Gilbert King's Pulitzer Prize-winning book about the Groveland Four helped set the pardon in motion.
Lake County Sheriff Willis McCall, far left, and an unidentified man stand next to Walter Irvin, Samuel Shepherd and Charles Greenlee. Courtesy Florida Memory Project
Published Jan. 11
Updated Jan. 11

"This will be one of the most rewarding things in my life," author Gilbert King said of the Florida Clemency Board's pardon on Friday of the Groveland Four.

The long road that led to the pardon arguably began with King's Pulitzer Prize-winning book, Devil in the Grove: Thurgood Marshall, the Groveland Boys, and the Dawn of a New America. Published in 2012, it revealed long-hidden evidence about the case as well as recounting the events in electrifying style, bringing wide attention to a dark chapter in Florida history.

RELATED COVERAGE: Florida pardons Groveland Four: 'This was a miscarriage of justice'

King spoke to the Times by phone on his way from Tallahassee, where he had spoken before the board, to his home in New York City.

Gilbert King won the Pulitzer Prize for nonfiction for his book Devil in the Grove.

Were you surprised at the testimony of Norma Padgett, the accuser of the Groveland Four? Had she recanted her accusations earlier?

At one point I had to get up and basically testify, with Norma Padgett sitting about five feet away.

She really hasn't publicly gone back and forth. There is a story that she came to the Shepherd house when James Shepherd (brother of Samuel Shepherd, who was shot to death by Sheriff Willis McCall) was dying and asked to speak to him for five minutes. When his wife asked what that was all about, he said, that was Norma Padgett. She apologized and told me it never happened. But she has never publicly recanted.

Were you surprised that the pardon came through today?

I was completely surprised. My understanding was that there would be an investigation, that this was a procedural thing. FDLE had just contacted me, asking for documents and notes and reports. I figured it would be months. I almost didn't come. But, as Nikki Fried said, a couple of audibles were called.

What will the pardon mean to the families of the Groveland Four?

I think it means the world to them. The apology, the unanimous vote for it in the Legislature, meant a lot. But there had to be an official statement that this had been a grave injustice. It was about clearing their names. That was all they ever asked. To me, it was just a joy to see their burden lifted.

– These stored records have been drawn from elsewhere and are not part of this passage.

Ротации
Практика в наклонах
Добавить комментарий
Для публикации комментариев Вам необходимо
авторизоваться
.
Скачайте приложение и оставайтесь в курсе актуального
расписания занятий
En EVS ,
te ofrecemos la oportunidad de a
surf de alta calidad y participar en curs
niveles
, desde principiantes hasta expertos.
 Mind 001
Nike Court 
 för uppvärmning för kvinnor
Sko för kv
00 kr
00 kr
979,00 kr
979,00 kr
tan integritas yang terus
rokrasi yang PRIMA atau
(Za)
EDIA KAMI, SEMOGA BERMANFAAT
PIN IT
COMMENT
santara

The United States has never made any formal apology for slavery or other forms of racial injustice. Does this pardon signal any kind of change?

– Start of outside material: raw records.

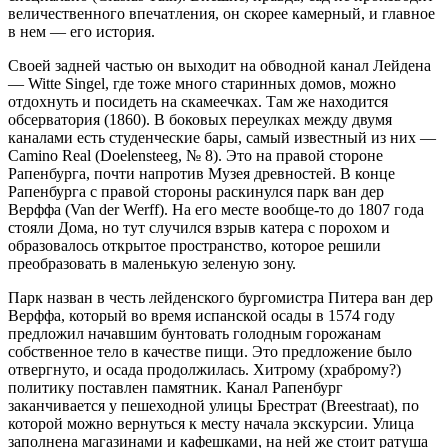
величественного впечатления, он скорее камерный, и главное
в нем — его история.
Своей задней частью он выходит на обводной канал Лейдена
— Witte Singel, где тоже много старинных домов, можно
отдохнуть и посидеть на скамеечках. Там же находится
обсерватория (1860). В боковых переулках между двумя
каналами есть студенческие бары, самый известный из них —
Camino Real (Doelensteeg, № 8). Это на правой стороне
Рапенбурга, почти напротив Музея древностей. В конце
Рапенбурга с правой стороны раскинулся парк ван дер
Верффа (Van der Werff). На его месте вообще-то до 1807 года
стояли Дома, но тут случился взрыв катера с порохом и
образовалось открытое пространство, которое решили
преобразовать в маленькую зеленую зону.
Парк назван в честь лейденского бургомистра Питера ван дер
Верффа, который во время испанской осады в 1574 году
предложил начавшим бунтовать голодным горожанам
собственное тело в качестве пищи. Это предложение было
отвергнуто, и осада продолжилась. Хитрому (храброму?)
политику поставлен памятник. Канал Рапенбург
заканчивается у пешеходной улицы Брестрат (Breestraat), по
которой можно вернуться к месту начала экскурсии. Улица
заполнена магазинами и кафешками, на ней же стоит ратуша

Because we've never had the kind of truth and reconciliation commission that South Africa had after apartheid, we've never really acknowledged those injustices. It's been left to the storytellers and the lawyers.
That seems to be the American system, calling attention to the stories and then filing lawsuits. I wish we had some kind of national program to deal with this in a more responsible way.

What do you think about the pardon finally being approved after it was put off for years by the previous governor's administration?

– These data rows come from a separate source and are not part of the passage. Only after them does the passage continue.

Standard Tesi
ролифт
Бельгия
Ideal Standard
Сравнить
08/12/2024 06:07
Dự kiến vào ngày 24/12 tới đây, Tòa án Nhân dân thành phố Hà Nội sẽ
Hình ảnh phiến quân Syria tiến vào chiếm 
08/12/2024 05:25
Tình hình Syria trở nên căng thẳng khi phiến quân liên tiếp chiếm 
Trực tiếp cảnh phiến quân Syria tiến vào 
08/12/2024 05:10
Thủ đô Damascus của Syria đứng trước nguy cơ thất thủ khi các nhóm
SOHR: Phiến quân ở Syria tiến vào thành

To me, this just says a lot about leadership. (Comissioner of Agriculture) Nikki Fried said it first, that she wanted to bring it up for a vote. Then (Chief Financial Officer) Jimmy Patronis put it on the agenda. (U.S. Sen.) Marco Rubio spoke out about it. Even (Gov. Ron) DeSantis himself got on board.

It had a bipartisan level of support. It seems it's not even being seen as a political issue but as an American issue, a matter of right versus wrong.

It's a great moment in government that people can be proud of.